Rapunzel has grown up in a tower filled with everything she could ever want – beautiful dresses, a harp, books filled with stories about her and her beloved Witch. All the stories warn of the dangerousness of things on the ground, the evil of the princes who’d want to lure Rapunzel out of her tower. Rapunzel has never wanted to leave. But when a boy named Jack climbs up into her tower and claims that he’s met her before – that they talked just recently – she is confused. And when he says that the red fairies are trying to kill Witch, she decides she needs to investigate the situation on her own. Why would anyone not love Witch as much as she does?
It turns out that the fairy headwoman, Glyph, is dangerously ill because of something Rapunzel unwittingly did. Rapunzel doesn’t remember – but she has to admit that there’s a lot she doesn’t remember. Glyph’s husband, Rune, is outraged, but Glyph is inclined to be more forgiving. Rapunzel’s one chance to redeem herself to the fairies and earn a chance to save herself and Witch is to journey to the distant woods and meet the Woodmother. Jack will accompany her to keep her safe, although he has his own hidden mission. As Rapunzel sees more of life on the ground, she realizes that much of what Witch told her wasn’t true. What will happen when Rapunzel learns the truth about Witch, and why did Witch work so hard to keep Rapunzel happy and not wanting to get out of the tower?
I wasn’t actually sure I needed another Rapunzel retelling – Zel by Donna Jo Napoli and Rapunzel’s Revenge by Shannon and Dean Hale are both so good. I should remember that there’s always room for another retelling of the classics. This started off feeling like a fun, light romp, but got much deeper along the way as Rapunzel herself went from a superficial to a much more nuanced understanding of the world. The underlying message read to me as the importance of compassion over innocence. Just beautiful – thoughtful without feeling weighed down.

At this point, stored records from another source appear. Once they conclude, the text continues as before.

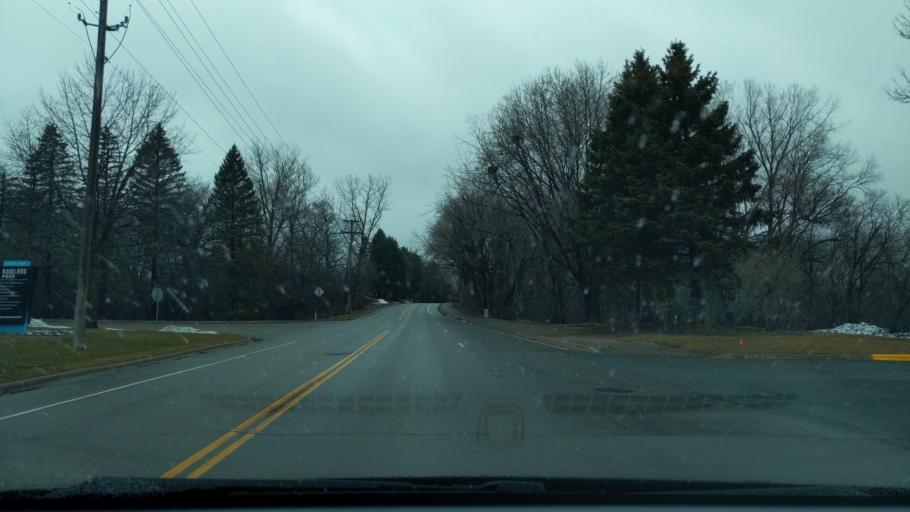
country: US
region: Minnesota
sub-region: Hennepin County
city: Hopkins
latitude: 44.9019
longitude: -93.4424
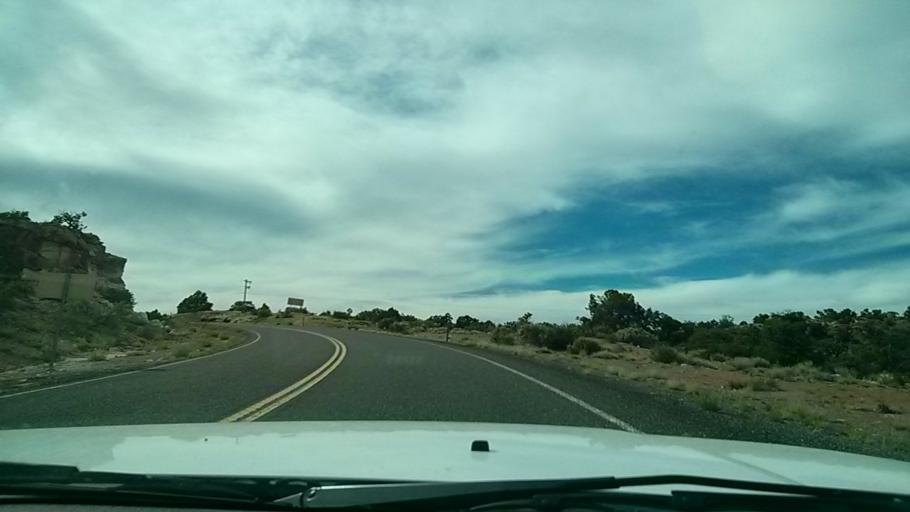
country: US
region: Utah
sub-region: Wayne County
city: Loa
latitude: 37.7497
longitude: -111.4566
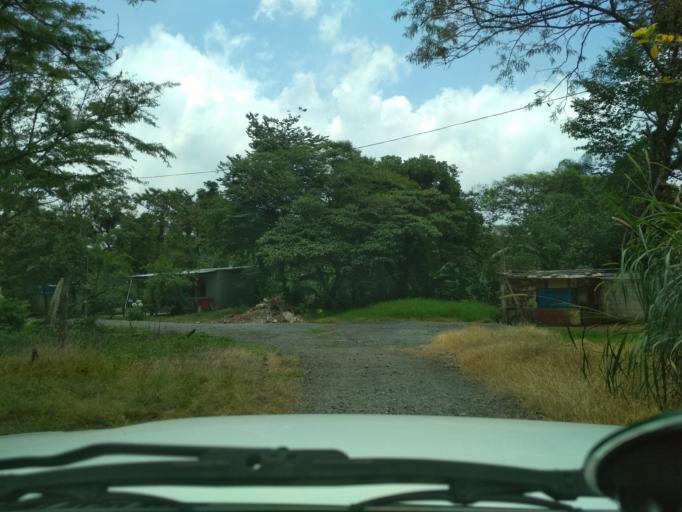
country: MX
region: Veracruz
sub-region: Ixtaczoquitlan
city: Buenavista
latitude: 18.8865
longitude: -97.0627
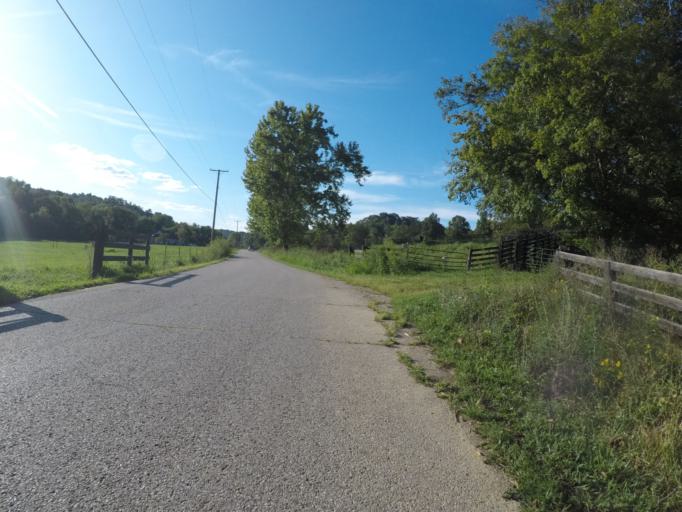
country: US
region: West Virginia
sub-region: Cabell County
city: Huntington
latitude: 38.5068
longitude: -82.4906
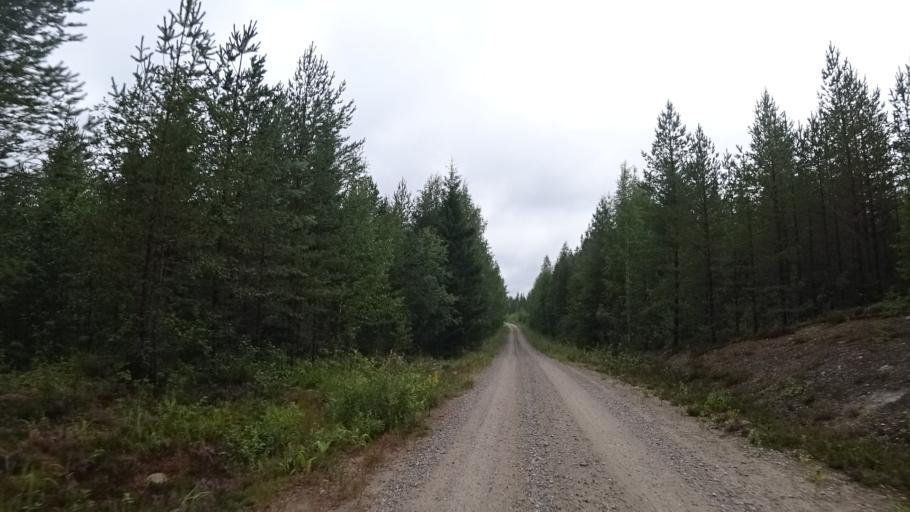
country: FI
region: North Karelia
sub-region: Pielisen Karjala
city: Lieksa
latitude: 63.5058
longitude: 30.1563
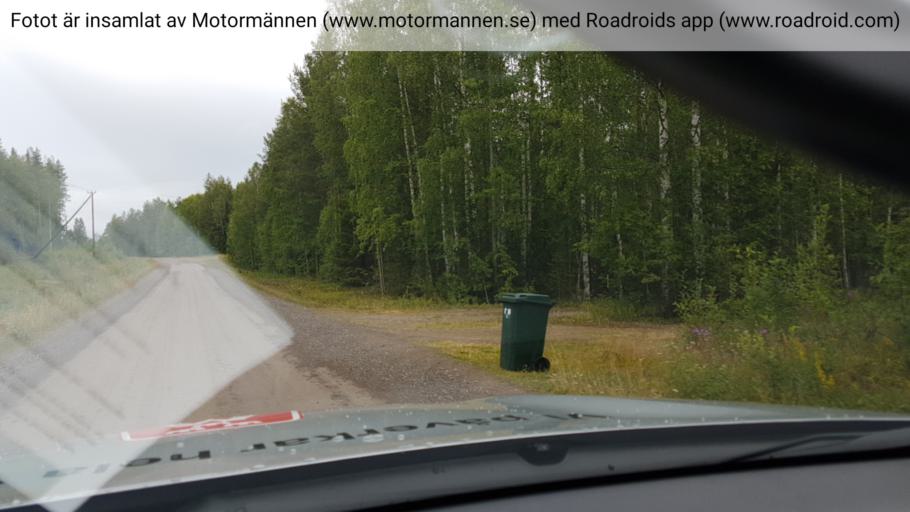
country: SE
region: Norrbotten
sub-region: Alvsbyns Kommun
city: AElvsbyn
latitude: 65.9996
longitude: 21.1600
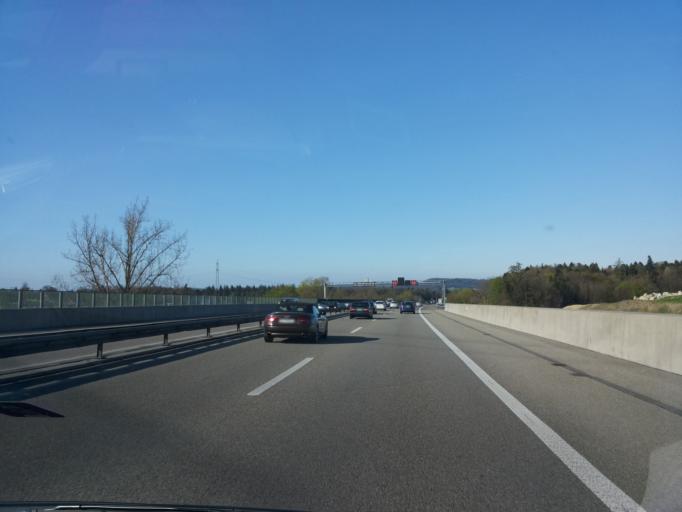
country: CH
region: Aargau
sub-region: Bezirk Lenzburg
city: Othmarsingen
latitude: 47.4165
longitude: 8.2228
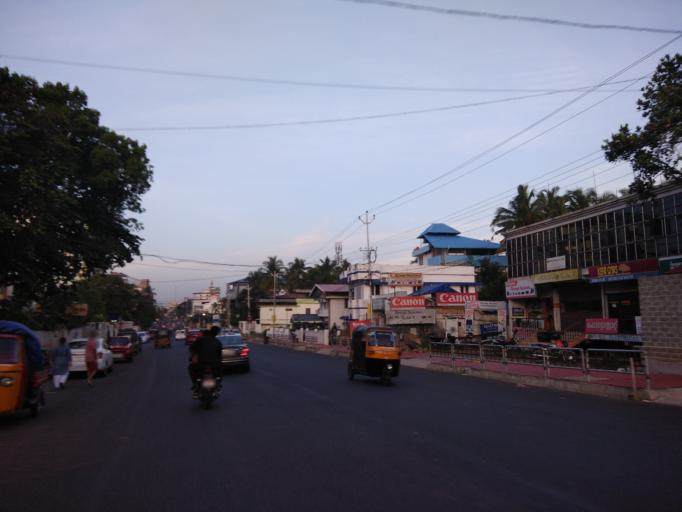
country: IN
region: Kerala
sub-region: Thrissur District
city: Trichur
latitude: 10.5218
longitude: 76.1976
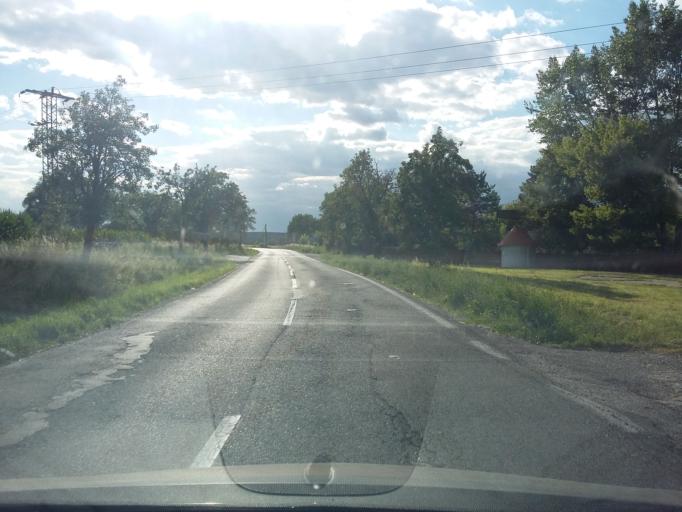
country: SK
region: Trnavsky
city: Smolenice
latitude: 48.5156
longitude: 17.2940
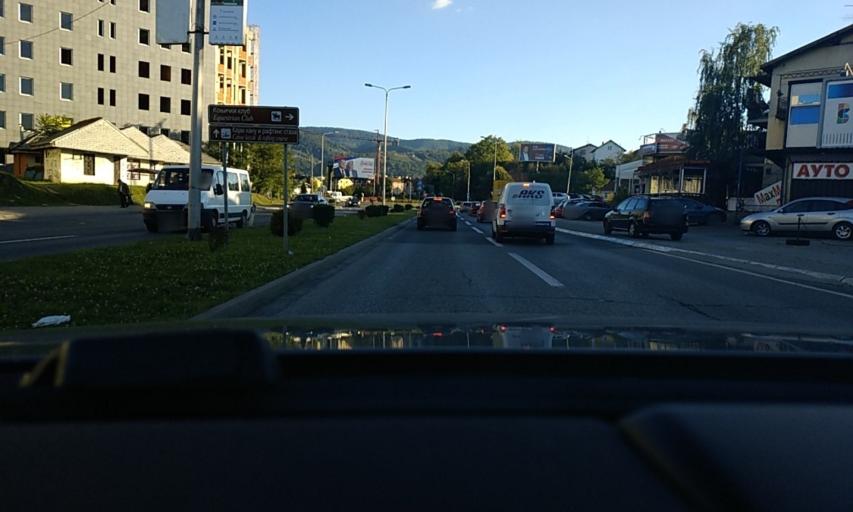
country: BA
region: Republika Srpska
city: Banja Luka
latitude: 44.7725
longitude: 17.1814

There’s plenty to laugh at, too, including Rapunzel’s struggles with lugging her massive amounts of hair around. The world of Tyme, with its multiple countries named after colors, is also fun to explore. At first, I thought it was an odd choice. Then I looked more closely at the color names – more than a rainbow, including colors like Crimson, Brown and Lilac – and realized that the countries are named after Andrew and Leonora Lang’s groundbreaking Fairy Books, all named after colors and now available as free ebooks from Project Gutenberg. Rapunzel fans can also check out my Rapunzel Round-up post focused on picture book retellings.
This title has been nominated for the Cybils. This review is my own opinion, not that of the committee.